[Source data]
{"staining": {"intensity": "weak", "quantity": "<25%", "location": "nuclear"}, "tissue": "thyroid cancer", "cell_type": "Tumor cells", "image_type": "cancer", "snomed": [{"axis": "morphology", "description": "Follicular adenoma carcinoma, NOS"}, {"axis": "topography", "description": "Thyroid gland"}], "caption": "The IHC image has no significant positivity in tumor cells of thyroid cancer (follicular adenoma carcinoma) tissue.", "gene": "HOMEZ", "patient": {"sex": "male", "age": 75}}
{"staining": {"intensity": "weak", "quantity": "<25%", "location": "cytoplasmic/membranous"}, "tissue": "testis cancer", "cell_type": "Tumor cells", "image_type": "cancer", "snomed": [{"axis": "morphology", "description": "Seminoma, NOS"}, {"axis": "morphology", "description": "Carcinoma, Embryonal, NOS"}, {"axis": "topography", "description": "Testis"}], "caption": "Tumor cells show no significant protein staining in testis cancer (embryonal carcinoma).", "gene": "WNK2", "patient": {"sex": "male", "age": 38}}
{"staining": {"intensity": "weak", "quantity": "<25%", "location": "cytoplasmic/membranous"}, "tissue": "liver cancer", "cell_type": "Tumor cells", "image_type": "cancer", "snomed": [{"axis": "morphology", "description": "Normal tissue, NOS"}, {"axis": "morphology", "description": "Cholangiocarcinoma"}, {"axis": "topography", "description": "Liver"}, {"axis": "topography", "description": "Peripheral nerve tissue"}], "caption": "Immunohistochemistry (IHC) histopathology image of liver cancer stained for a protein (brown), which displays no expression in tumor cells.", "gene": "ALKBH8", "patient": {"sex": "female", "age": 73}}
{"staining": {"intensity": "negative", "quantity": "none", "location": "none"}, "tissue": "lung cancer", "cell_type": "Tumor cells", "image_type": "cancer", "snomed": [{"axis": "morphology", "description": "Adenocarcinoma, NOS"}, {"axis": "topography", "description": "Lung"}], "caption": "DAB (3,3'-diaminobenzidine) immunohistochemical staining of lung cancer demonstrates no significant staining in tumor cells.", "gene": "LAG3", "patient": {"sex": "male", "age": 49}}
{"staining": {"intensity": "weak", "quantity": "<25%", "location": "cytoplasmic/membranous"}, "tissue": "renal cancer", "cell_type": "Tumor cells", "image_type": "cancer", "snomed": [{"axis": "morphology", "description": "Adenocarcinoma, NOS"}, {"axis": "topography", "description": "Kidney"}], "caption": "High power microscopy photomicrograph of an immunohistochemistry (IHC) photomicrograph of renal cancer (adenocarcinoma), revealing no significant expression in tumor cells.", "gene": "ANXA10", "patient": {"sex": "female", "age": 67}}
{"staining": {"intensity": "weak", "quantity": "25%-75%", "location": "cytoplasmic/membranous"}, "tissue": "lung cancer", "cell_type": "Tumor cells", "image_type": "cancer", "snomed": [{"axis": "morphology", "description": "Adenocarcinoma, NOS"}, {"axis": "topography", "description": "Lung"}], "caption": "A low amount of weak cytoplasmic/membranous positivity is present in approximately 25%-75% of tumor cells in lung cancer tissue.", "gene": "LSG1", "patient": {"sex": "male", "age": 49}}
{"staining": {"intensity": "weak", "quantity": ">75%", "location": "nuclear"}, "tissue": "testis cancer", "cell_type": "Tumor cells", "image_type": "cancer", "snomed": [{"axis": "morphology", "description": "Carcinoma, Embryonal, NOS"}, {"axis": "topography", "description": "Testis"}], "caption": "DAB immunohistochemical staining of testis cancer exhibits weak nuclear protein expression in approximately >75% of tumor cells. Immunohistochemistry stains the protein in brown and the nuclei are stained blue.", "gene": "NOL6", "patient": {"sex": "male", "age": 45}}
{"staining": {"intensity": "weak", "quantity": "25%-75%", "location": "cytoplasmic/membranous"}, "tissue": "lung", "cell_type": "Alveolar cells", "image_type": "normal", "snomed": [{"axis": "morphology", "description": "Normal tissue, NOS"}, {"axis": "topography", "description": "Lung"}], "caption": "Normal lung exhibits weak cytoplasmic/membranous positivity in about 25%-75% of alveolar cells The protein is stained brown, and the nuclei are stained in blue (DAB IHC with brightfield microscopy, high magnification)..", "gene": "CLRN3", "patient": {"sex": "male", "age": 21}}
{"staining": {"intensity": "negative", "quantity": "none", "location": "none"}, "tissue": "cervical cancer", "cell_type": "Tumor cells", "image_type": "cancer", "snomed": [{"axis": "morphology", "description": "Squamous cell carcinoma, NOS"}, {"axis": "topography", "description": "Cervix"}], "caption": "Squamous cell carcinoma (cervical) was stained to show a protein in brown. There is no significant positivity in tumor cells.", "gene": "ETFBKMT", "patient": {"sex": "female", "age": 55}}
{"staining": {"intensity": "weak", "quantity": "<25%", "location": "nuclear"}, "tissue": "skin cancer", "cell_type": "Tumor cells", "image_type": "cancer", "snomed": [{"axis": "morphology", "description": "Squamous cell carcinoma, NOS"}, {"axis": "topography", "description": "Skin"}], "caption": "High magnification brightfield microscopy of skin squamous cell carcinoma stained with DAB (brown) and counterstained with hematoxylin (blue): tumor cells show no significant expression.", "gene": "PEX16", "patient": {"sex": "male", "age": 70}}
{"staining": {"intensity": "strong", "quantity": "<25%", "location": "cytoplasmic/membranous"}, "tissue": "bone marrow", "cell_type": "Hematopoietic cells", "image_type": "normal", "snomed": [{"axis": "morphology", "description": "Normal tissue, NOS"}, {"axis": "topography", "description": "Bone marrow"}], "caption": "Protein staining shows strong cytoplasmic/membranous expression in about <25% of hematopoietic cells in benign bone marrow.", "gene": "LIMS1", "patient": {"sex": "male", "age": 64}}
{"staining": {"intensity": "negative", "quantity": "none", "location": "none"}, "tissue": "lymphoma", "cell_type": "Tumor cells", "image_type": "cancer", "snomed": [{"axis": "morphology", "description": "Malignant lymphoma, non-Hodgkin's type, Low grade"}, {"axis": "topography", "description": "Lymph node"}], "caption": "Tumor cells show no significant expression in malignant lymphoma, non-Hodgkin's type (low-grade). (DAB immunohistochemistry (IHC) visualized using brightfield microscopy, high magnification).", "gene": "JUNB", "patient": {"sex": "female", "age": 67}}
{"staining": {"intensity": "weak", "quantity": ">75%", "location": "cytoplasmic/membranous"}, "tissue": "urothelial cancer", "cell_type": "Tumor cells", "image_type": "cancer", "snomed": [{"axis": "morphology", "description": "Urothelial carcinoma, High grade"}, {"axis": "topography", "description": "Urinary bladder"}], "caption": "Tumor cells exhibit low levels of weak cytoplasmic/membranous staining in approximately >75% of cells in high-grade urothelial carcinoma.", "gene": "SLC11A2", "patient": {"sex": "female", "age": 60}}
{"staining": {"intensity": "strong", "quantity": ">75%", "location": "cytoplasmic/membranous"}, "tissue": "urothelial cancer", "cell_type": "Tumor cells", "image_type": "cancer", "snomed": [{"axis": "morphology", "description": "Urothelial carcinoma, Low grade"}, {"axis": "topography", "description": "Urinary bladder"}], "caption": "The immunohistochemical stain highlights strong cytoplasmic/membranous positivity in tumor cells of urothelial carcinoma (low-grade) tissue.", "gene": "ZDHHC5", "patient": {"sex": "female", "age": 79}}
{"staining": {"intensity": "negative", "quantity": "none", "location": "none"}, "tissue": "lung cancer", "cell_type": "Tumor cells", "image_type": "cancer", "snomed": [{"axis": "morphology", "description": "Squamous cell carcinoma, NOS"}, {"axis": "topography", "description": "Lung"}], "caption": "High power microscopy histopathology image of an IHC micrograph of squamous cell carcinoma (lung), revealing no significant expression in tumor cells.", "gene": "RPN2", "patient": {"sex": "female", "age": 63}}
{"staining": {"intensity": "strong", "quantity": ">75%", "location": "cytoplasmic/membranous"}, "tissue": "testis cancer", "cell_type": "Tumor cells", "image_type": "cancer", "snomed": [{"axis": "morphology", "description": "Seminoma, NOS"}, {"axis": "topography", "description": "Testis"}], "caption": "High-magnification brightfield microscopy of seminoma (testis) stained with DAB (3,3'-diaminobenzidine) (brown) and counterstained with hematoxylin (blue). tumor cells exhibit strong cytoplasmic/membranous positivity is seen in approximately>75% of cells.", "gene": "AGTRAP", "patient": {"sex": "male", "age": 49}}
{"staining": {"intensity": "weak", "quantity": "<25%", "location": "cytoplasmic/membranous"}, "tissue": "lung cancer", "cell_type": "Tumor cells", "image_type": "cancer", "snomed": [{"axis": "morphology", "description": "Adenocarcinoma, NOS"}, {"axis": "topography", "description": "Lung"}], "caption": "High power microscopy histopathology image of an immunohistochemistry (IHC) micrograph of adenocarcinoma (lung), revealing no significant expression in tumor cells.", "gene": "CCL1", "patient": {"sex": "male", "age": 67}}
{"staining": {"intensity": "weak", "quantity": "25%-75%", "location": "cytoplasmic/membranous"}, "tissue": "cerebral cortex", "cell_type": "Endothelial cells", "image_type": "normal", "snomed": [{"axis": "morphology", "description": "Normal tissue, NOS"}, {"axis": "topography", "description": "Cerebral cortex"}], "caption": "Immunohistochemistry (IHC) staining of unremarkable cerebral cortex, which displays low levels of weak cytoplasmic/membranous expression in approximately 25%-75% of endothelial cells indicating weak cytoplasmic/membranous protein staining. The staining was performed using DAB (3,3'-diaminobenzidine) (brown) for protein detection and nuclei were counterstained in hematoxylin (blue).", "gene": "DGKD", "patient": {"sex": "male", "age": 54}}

◆ Brief ◆
Your task is to restate, word for word, only those lines above that fall between the line holding "cells exhibit low" and the line holding "an IHC micrograph", inclusive.

◆ Task solution ◆
{"staining": {"intensity": "weak", "quantity": ">75%", "location": "cytoplasmic/membranous"}, "tissue": "urothelial cancer", "cell_type": "Tumor cells", "image_type": "cancer", "snomed": [{"axis": "morphology", "description": "Urothelial carcinoma, High grade"}, {"axis": "topography", "description": "Urinary bladder"}], "caption": "Tumor cells exhibit low levels of weak cytoplasmic/membranous staining in approximately >75% of cells in high-grade urothelial carcinoma.", "gene": "SLC11A2", "patient": {"sex": "female", "age": 60}}
{"staining": {"intensity": "strong", "quantity": ">75%", "location": "cytoplasmic/membranous"}, "tissue": "urothelial cancer", "cell_type": "Tumor cells", "image_type": "cancer", "snomed": [{"axis": "morphology", "description": "Urothelial carcinoma, Low grade"}, {"axis": "topography", "description": "Urinary bladder"}], "caption": "The immunohistochemical stain highlights strong cytoplasmic/membranous positivity in tumor cells of urothelial carcinoma (low-grade) tissue.", "gene": "ZDHHC5", "patient": {"sex": "female", "age": 79}}
{"staining": {"intensity": "negative", "quantity": "none", "location": "none"}, "tissue": "lung cancer", "cell_type": "Tumor cells", "image_type": "cancer", "snomed": [{"axis": "morphology", "description": "Squamous cell carcinoma, NOS"}, {"axis": "topography", "description": "Lung"}], "caption": "High power microscopy histopathology image of an IHC micrograph of squamous cell carcinoma (lung), revealing no significant expression in tumor cells.", "gene": "RPN2", "patient": {"sex": "female", "age": 63}}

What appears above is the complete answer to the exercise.